Space exploration is undoubtedly an activity that characterizes our species and determines our future. We dream of conquering other worlds beyond our own and inhabiting Mars, the Moon, and other planetary systems. The main problem is distance. Everything in the universe is very far from us, and with our current technology, a trip to any world outside the Solar System in less than a millennium is unthinkable. But the brightest minds manage to come up with innovative ideas that could solve our disturbing inability to migrate to other planets. For example, a researcher has proposed using magnetic plasma to propel rockets with 10 times the power of regular boosters.
How we launch stuff into space
Currently, it takes us between six to eight months to reach Mars and between one and 10 years to get to the most remote regions of the Solar System. If we wanted to send a crewed ship of any considerable size to Alpha Centauri, the closest star system to us (4.3 light years), it would take centuries with current propulsion systems.
An ordinary spacecraft that take off from Cape Canaveral several times a year contains a payload (the probe, satellite, ship, or module) that represents one-third of the total weight of the spacecraft and propulsion made up of a nucleus and typically two rockets. The fuel that generates the ignition and continuously the thrust energy that lifts the ship can be solid or liquid. These types of engines are called chemical propulsion. There are also nuclear fusion propellants, which are not used for takeoff but for acceleration during flight.
The problem with chemical engines is that the fuel is effective in getting an initial thrust of propulsion, but for a brief period. Fatima Ebrahimi, a physicist at the Princeton Plasma Physics Laboratory (PPPL), found a way around this problem: using magnetic plasma. She proposes an engine that could generate thrust longer than chemical fuels, allowing the ship to reach speeds ten times faster than the current ones.
Magnetic plasma thruster
Plasma thrusters have been around for decades, but they use electric fields to regulate the activity of the plasma. Instead, Ebrahimi suggests using magnetic fields to take advantage of a phenomenon known as magnetic reconnection.
This phenomenon occurs when two magnetic field lines with opposite charges come closer and connect at a point, canceling their total charge. “At that point of contact, the magnetic energy is annihilated, and the energy is converted into kinetic energy. […] The magnetic reconnection process occurs during the eruption of solar flares when mass and energy are ejected from the solar surface into space,” the researcher told Freethink.

Fatima works in a plasma laboratory where they use magnetic methods to control the plasma in nuclear fusion interventions.

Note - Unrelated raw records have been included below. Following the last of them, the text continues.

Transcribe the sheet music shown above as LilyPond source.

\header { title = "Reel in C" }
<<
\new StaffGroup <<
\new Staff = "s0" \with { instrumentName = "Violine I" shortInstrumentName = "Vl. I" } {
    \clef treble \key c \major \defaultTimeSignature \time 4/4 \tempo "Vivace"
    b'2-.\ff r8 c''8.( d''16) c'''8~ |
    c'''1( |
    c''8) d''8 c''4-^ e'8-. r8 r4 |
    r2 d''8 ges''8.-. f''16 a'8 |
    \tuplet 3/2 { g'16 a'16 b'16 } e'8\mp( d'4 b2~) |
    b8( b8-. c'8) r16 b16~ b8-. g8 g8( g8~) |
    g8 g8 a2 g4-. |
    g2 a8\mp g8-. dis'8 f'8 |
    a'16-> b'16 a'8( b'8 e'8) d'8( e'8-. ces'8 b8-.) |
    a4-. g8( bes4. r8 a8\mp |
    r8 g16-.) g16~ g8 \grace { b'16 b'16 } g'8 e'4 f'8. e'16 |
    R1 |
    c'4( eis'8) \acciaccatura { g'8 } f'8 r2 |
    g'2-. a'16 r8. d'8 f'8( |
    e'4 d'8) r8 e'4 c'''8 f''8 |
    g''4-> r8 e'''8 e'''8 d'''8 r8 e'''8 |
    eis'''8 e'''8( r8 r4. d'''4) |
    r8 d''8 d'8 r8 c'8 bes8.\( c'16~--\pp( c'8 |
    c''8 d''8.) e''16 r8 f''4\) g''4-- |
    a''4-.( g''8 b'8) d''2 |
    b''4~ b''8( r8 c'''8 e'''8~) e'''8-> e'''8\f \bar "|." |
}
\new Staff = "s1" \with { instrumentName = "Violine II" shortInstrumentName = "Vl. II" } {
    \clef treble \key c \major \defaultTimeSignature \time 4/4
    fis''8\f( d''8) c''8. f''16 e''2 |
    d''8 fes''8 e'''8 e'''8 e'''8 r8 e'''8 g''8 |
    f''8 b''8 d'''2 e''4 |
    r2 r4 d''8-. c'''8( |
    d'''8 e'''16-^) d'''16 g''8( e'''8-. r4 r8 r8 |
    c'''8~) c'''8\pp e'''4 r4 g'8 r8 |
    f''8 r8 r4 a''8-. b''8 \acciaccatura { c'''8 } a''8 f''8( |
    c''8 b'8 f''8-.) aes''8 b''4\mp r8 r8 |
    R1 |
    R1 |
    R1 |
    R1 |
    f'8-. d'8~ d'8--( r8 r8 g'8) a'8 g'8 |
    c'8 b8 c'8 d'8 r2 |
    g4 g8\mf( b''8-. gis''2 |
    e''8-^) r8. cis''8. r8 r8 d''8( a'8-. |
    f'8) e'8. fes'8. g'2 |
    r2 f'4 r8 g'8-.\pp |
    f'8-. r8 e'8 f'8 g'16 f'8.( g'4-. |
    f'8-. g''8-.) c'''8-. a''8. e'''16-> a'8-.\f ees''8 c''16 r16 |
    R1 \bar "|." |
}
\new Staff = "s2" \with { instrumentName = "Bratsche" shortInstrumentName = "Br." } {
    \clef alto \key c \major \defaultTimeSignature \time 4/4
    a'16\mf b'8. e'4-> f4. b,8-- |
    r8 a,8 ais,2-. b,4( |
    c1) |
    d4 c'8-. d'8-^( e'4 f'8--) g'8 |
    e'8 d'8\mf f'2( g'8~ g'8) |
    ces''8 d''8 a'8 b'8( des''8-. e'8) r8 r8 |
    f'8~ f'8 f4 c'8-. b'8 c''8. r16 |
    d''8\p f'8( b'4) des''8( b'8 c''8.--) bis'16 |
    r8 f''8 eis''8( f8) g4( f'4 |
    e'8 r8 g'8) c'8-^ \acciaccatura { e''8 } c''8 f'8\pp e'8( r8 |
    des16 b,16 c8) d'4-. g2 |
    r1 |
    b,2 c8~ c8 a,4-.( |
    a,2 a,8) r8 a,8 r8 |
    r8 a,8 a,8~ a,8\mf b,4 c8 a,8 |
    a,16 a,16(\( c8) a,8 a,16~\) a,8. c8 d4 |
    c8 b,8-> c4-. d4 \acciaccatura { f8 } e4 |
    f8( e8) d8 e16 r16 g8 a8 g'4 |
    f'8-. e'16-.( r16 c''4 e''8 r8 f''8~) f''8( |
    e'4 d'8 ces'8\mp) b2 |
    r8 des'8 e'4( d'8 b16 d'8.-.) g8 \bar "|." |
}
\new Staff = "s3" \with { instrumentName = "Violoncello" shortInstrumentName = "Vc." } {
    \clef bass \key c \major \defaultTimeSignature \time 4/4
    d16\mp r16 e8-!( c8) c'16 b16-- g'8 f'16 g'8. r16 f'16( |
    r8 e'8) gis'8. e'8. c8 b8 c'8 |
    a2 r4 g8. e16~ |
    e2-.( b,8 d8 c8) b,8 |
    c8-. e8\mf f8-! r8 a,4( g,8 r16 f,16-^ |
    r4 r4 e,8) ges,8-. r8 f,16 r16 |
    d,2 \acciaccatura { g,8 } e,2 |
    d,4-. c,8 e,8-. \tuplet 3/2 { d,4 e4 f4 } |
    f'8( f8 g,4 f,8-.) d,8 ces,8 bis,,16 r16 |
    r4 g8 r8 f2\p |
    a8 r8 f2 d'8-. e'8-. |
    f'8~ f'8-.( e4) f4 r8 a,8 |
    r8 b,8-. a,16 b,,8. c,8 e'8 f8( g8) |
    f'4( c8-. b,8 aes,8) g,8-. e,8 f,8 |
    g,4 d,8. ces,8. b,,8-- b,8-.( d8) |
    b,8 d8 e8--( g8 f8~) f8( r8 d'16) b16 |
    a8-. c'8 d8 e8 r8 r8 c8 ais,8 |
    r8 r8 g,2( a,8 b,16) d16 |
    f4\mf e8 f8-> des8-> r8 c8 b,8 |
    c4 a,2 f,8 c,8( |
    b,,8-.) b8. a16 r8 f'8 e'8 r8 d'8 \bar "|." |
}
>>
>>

In her preprint, Ebrahimi describes the design of a magnetic plasma motor and includes the simulations she did. Magnetic field bubbles produce a tremendous amount of kinetic energy when they form, so this energy could be harnessed to propel spacecraft.
The advantage of having a thruster made up of electromagnets is that you can choose the intensity of the magnetic flux of the plasma, so it would serve as a kind of accelerator that would allow mission engineers to decide the speed and acceleration of their ships at each point of its trajectory.
Making interstellar space exploration possible
“If we make thrusters based on magnetic reconnection, we could possibly complete long-distance missions in a shorter period of time,” she added.
She and her collaborators need funding to take this idea beyond simulations. She hopes to be able to work in a lab in the next few years and one day see her idea embodied in a rocket soaring across the gigantic sky.
Meanwhile, other alternative propulsion projects are still in development. For example, the Direct Fusion Drive (DFD) is a fusion engine whose developers intended to effect takeoff propulsion. They consider it feasible to launch tests with this technology by 2028.